1967 was peak 1960s – the rapid changes of the previous couple of years reaching full bloom, with ’70s-style hard rock still barely a glint in Jimmy Page’s eyes.
The big one is of course The Beatles’ ‘Sgt Pepper’s Lonely Hearts Club Band‘. Thought its critical star has fallen in recent years, there’s still recognition of its place in the canon. It was more than just another record – ‘Sgt Pepper’s’ was a milestone, proof anything could be done provided a band was good enough. With technology that gave them only as many tracks to work with as there were band members, the newly studio-bound Beatles crafted a series of miniature masterpieces – and in the case of ‘A Day in the Life’, colossal – without a second thought given to how they’d perform them live.
An album the critics have never stopped loving – but it never translated into sales – is the Velvet Underground’s debut.
Rounding out the top five point-scorers for 1967 were the Doors’ debut, Jimi Hendrix’s ‘Are You Experienced‘ and Love’s ‘Forever Changes’.
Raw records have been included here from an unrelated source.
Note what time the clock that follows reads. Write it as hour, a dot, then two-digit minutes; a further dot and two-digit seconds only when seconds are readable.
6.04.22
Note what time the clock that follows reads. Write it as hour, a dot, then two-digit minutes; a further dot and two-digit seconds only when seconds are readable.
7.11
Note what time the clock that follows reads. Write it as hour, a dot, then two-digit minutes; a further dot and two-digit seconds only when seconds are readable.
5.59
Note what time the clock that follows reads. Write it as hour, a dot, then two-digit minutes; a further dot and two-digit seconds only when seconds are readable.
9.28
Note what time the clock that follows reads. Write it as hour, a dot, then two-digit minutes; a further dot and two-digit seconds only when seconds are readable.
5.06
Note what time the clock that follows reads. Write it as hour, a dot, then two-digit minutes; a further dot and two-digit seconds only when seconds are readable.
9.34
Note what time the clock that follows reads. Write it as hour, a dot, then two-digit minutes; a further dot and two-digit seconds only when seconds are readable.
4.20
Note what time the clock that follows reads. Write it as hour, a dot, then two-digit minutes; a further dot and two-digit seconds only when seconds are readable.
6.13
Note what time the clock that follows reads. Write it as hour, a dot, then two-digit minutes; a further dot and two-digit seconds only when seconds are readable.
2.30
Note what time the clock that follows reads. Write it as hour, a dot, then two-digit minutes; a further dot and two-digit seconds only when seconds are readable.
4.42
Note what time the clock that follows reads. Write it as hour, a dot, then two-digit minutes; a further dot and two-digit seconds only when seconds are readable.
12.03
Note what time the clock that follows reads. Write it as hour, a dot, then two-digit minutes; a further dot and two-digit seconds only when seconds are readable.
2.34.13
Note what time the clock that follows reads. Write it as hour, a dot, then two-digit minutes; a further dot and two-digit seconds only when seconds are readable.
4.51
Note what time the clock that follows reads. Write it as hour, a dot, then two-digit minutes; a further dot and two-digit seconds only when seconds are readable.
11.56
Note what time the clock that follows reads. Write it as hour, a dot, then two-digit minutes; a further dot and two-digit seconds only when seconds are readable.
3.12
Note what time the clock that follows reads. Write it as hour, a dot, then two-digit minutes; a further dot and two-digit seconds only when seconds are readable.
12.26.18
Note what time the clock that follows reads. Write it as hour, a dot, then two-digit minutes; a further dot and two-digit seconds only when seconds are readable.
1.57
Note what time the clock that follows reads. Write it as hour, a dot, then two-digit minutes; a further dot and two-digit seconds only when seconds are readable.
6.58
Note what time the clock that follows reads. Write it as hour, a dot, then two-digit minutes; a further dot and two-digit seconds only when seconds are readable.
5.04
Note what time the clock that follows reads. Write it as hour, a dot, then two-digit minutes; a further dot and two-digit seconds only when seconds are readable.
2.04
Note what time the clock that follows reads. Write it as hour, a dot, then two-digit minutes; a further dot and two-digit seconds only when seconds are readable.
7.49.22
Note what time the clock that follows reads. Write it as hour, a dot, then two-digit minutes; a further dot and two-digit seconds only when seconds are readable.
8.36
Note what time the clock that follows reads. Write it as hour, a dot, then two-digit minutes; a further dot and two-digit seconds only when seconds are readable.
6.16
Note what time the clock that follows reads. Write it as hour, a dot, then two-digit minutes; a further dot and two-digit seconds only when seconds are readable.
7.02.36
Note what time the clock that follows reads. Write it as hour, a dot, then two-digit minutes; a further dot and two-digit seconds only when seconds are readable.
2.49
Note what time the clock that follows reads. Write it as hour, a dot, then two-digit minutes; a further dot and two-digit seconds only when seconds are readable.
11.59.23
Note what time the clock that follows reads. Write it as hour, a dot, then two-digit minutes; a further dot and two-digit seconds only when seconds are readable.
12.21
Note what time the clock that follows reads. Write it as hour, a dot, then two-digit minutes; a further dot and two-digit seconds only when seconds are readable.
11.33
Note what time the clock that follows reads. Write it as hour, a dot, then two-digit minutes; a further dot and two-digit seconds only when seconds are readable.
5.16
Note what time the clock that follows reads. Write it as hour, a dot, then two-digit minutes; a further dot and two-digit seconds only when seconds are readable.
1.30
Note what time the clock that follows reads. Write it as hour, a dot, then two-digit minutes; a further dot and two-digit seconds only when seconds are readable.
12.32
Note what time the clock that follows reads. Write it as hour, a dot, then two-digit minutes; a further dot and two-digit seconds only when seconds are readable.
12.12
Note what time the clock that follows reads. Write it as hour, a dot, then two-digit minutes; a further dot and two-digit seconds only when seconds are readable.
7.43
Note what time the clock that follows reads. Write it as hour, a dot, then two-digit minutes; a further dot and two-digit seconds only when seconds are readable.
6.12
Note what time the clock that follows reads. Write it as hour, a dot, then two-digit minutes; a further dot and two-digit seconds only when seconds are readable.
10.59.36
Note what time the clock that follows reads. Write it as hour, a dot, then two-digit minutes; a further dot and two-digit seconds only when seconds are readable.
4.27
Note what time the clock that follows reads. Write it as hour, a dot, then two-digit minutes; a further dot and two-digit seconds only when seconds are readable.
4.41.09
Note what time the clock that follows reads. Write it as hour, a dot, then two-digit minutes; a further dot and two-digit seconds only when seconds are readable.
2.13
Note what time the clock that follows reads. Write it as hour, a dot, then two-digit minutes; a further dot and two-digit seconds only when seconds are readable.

Unlike some other high-scoring years from the ’60s, the 1967 goodness doesn’t end there however. Pink Floyd’s ‘The Piper at the Gates of Dawn‘, recorded just down the hall from where the Beatles were working, documented the mind of a true madcap; and the Beatles, Hendrix and the Doors all released excellent second albums later that same year – something that would never happen today.
#1 – 1971
And here we are. The all-time greatest year in music, at least according to this nerdy little survey. Homer Simpson was just three years off.
I mentioned earlier how much critics love the 1970s, and 1971 was full of the kinds of music they like (at least before punk hit).
Topping the list is Led Zeppelin’s fourth self-titled record, the one with ‘Stairway to Heaven’ on it. And ‘Black Dog’. And ‘Rock and Roll’. And ‘When the Levee Breaks’. I could – like a Zeppelin album – go on for a while here.
Let’s just list the classics that put points on the board, shall we? You know how to google.
The Who – ‘Who’s Next’
Marvin Gaye – ‘What’s Going On’
David Bowie – ‘Hunky Dory’
Carole King – ‘Tapestry’
Black Sabbath – ‘Master of Reality’
Rolling Stones – ‘Sticky Fingers’
Joni Mitchell – ‘Blue’
Yes – ‘Fragile’
Pink Floyd – ‘Meddle’
T.Rex – ‘Electric Warrior’
John Lennon – ‘Imagine’
Paul McCartney – ‘Ram’
So whether you think those records combined are the best batch ever released in a calendar year or not, there’s no doubting 1971 was good. Best of all-time good? Well, certainly a lot better than 1962, surely.
If I ever do another one of these lists, I’m going to find a way to make sure the 1990s come first.